Imagine you’re working at a school and a kid starts to act up? What would you do? The typical answer is to discipline them. But here is one school helping them develop self-discipline instead, with great results.
Robert W. Coleman Elementary School has been doing something different when students act out: offering meditation.
This room is not a standard detention room. It’s filled with plush pillows and quiet but vibrant decorations. Kids are encouraged to sit in the room and go through practices like breathing or meditation, helping them center themselves. They can talk through what happened if they wish.
The room also offers an after-school program, Holistic Me, where pre-schoolers through fifth graders learn yoga and meditation.
Some are doubtful that energetic kids can sit still and meditate. But they can. “It’s amazing,” Kirk Philips, the Holistic Me coordinator at Robert W. Coleman said. “You wouldn’t think that little kids meditate in silence.
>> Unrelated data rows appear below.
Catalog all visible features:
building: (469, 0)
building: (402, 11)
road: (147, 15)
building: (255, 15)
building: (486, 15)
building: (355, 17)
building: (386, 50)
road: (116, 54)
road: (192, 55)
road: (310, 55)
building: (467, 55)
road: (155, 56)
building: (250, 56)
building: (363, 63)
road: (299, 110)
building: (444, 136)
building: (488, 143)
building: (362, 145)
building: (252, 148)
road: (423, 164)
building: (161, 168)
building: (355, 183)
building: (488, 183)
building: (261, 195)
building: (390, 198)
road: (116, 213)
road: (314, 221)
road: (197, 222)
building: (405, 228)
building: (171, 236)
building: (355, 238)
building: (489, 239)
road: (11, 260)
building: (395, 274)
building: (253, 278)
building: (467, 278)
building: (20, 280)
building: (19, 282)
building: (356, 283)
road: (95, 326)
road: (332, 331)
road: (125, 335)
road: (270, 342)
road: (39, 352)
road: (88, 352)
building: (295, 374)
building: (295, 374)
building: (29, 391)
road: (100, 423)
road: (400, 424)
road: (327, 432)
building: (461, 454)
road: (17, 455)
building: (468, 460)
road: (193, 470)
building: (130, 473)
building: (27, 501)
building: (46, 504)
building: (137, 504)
But they do.”
Holistic Life Foundation co-founder Andres Gonzalez told Oprah magazine, “We’ve had parents tell us, ‘I came home stressed out the other day, and my daughter said, “Hey, Mom, you need to sit down. I will teach you how to breathe.”
Robert W. Coleman school tells us there were zero suspensions last year and also zero so far this year. Other schools report benefiting from meditation too.
Though Meditation is an ancient practice, programs like these show they still have an enormous impact on modern-day life.